Data excerpts:
______________________________

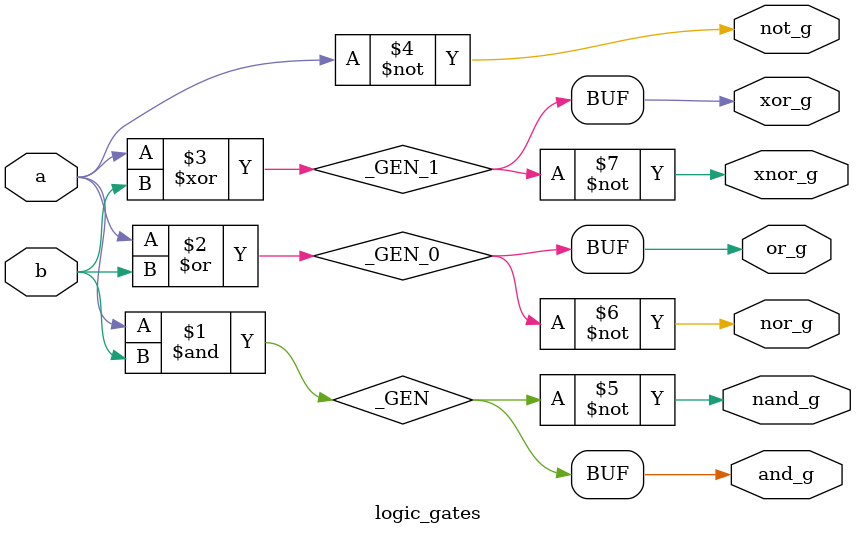
<source format=v>
module logic_gates(	// file.cleaned.mlir:2:3
  input  a,	// file.cleaned.mlir:2:29
         b,	// file.cleaned.mlir:2:41
  output and_g,	// file.cleaned.mlir:2:54
         or_g,	// file.cleaned.mlir:2:70
         not_g,	// file.cleaned.mlir:2:85
         nand_g,	// file.cleaned.mlir:2:101
         nor_g,	// file.cleaned.mlir:2:118
         xor_g,	// file.cleaned.mlir:2:134
         xnor_g	// file.cleaned.mlir:2:150
);

  wire _GEN = a & b;	// file.cleaned.mlir:4:10
  wire _GEN_0 = a | b;	// file.cleaned.mlir:5:10
  wire _GEN_1 = a ^ b;	// file.cleaned.mlir:9:10
  assign and_g = _GEN;	// file.cleaned.mlir:4:10, :11:5
  assign or_g = _GEN_0;	// file.cleaned.mlir:5:10, :11:5
  assign not_g = ~a;	// file.cleaned.mlir:6:10, :11:5
  assign nand_g = ~_GEN;	// file.cleaned.mlir:4:10, :7:10, :11:5
  assign nor_g = ~_GEN_0;	// file.cleaned.mlir:5:10, :8:10, :11:5
  assign xor_g = _GEN_1;	// file.cleaned.mlir:9:10, :11:5
  assign xnor_g = ~_GEN_1;	// file.cleaned.mlir:9:10, :10:10, :11:5
endmodule


</source>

______________________________

## [Problem requirements]
The expected output is every entry above, character for character, with no pictures.

## [Solution to the problem]
<source format=v>
module logic_gates(	// file.cleaned.mlir:2:3
  input  a,	// file.cleaned.mlir:2:29
         b,	// file.cleaned.mlir:2:41
  output and_g,	// file.cleaned.mlir:2:54
         or_g,	// file.cleaned.mlir:2:70
         not_g,	// file.cleaned.mlir:2:85
         nand_g,	// file.cleaned.mlir:2:101
         nor_g,	// file.cleaned.mlir:2:118
         xor_g,	// file.cleaned.mlir:2:134
         xnor_g	// file.cleaned.mlir:2:150
);

  wire _GEN = a & b;	// file.cleaned.mlir:4:10
  wire _GEN_0 = a | b;	// file.cleaned.mlir:5:10
  wire _GEN_1 = a ^ b;	// file.cleaned.mlir:9:10
  assign and_g = _GEN;	// file.cleaned.mlir:4:10, :11:5
  assign or_g = _GEN_0;	// file.cleaned.mlir:5:10, :11:5
  assign not_g = ~a;	// file.cleaned.mlir:6:10, :11:5
  assign nand_g = ~_GEN;	// file.cleaned.mlir:4:10, :7:10, :11:5
  assign nor_g = ~_GEN_0;	// file.cleaned.mlir:5:10, :8:10, :11:5
  assign xor_g = _GEN_1;	// file.cleaned.mlir:9:10, :11:5
  assign xnor_g = ~_GEN_1;	// file.cleaned.mlir:9:10, :10:10, :11:5
endmodule


</source>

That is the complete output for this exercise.